[[ MATERIAL PROVIDED open ]]

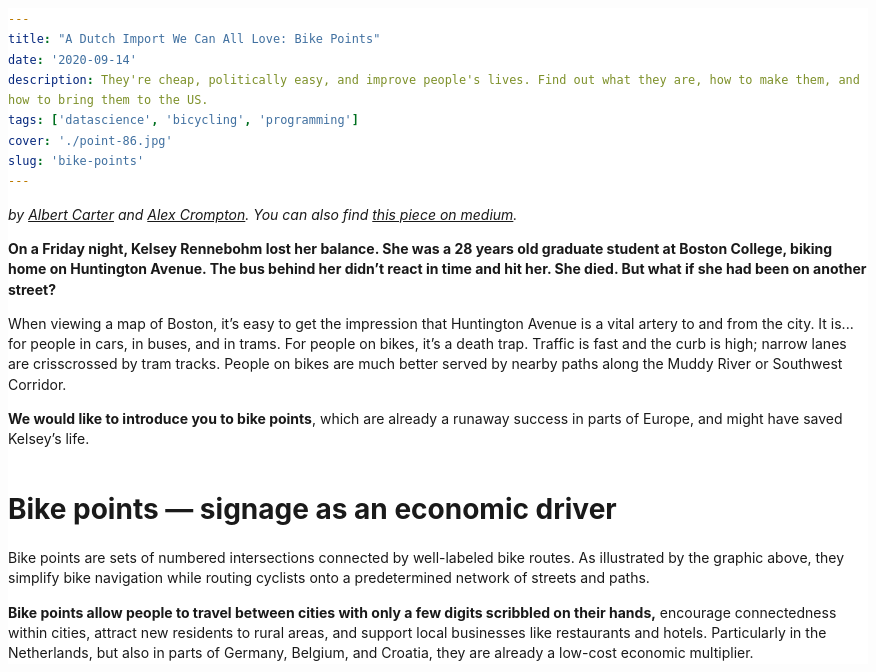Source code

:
 ```yaml
---
title: "A Dutch Import We Can All Love: Bike Points"
date: '2020-09-14'
description: They're cheap, politically easy, and improve people's lives. Find out what they are, how to make them, and how to bring them to the US.
tags: ['datascience', 'bicycling', 'programming']
cover: './point-86.jpg'
slug: 'bike-points'
---
```

*by [Albert Carter](https://albertrcarter.com) and [Alex Crompton](github.com/cromptone). You can also find [this piece on medium](https://medium.com/@albertrcarter/a-dutch-import-we-can-all-love-bike-points-cf0f77058c20).*

<iframe src='https://gfycat.com/ifr/UnacceptableRemorsefulBighornedsheep' frameborder='0' scrolling='no' allowfullscreen width='640' height='404'></iframe>

**On a Friday night, Kelsey Rennebohm lost her balance. She was a 28 years old graduate student at Boston College, biking home on Huntington Avenue. The bus behind her didn’t react in time and hit her. She died. But what if she had been on another street?**

When viewing a map of Boston, it’s easy to get the impression that Huntington Avenue is a vital artery to and from the city. It is... for people in cars, in buses, and in trams. For people on bikes, it’s a death trap. Traffic is fast and the curb is high; narrow lanes are crisscrossed by tram tracks. People on bikes are much better served by nearby paths along the Muddy River or Southwest Corridor.

**We would like to introduce you to bike points**, which are already a runaway success in parts of Europe, and might have saved Kelsey’s life.

# Bike points — signage as an economic driver

Bike points are sets of numbered intersections connected by well-labeled bike routes. As illustrated by the graphic above, they simplify bike navigation while routing cyclists onto a predetermined network of streets and paths.

**Bike points allow people to travel between cities with only a few digits scribbled on their hands,** encourage connectedness within cities, attract new residents to rural areas, and support local businesses like restaurants and hotels. Particularly in the Netherlands, but also in parts of Germany, Belgium, and Croatia, they are already a low-cost economic multiplier.


[^1]: We used a \$2,234,000 per mile [estimate of single-lane rolling-hill rural interstate reconstruction](https://www.strongtowns.org/journal/2020/1/27/how-much-does-a-mile-of-road-actually-cost). With 1760 yards in a mile, $2,234,000 /1760 = $1269 per yard. $24,000 / $1,269 per yard = 19 yards of single-lane interstate, or roughly 5 yards of four-lane interstate. We are likely overestimating the number of yards of interstate constructable for $24,000, because the real cost of interstate construction also includes rock blasting, excavation, and additional signage.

[[ MATERIAL PROVIDED closed ]]

[TASK]: Scan the records above for the word "Huntington". Show each line in which it appears.

[OUTPUT FOR THIS TASK]:
**On a Friday night, Kelsey Rennebohm lost her balance. She was a 28 years old graduate student at Boston College, biking home on Huntington Avenue. The bus behind her didn’t react in time and hit her. She died. But what if she had been on another street?**
When viewing a map of Boston, it’s easy to get the impression that Huntington Avenue is a vital artery to and from the city. It is... for people in cars, in buses, and in trams. For people on bikes, it’s a death trap. Traffic is fast and the curb is high; narrow lanes are crisscrossed by tram tracks. People on bikes are much better served by nearby paths along the Muddy River or Southwest Corridor.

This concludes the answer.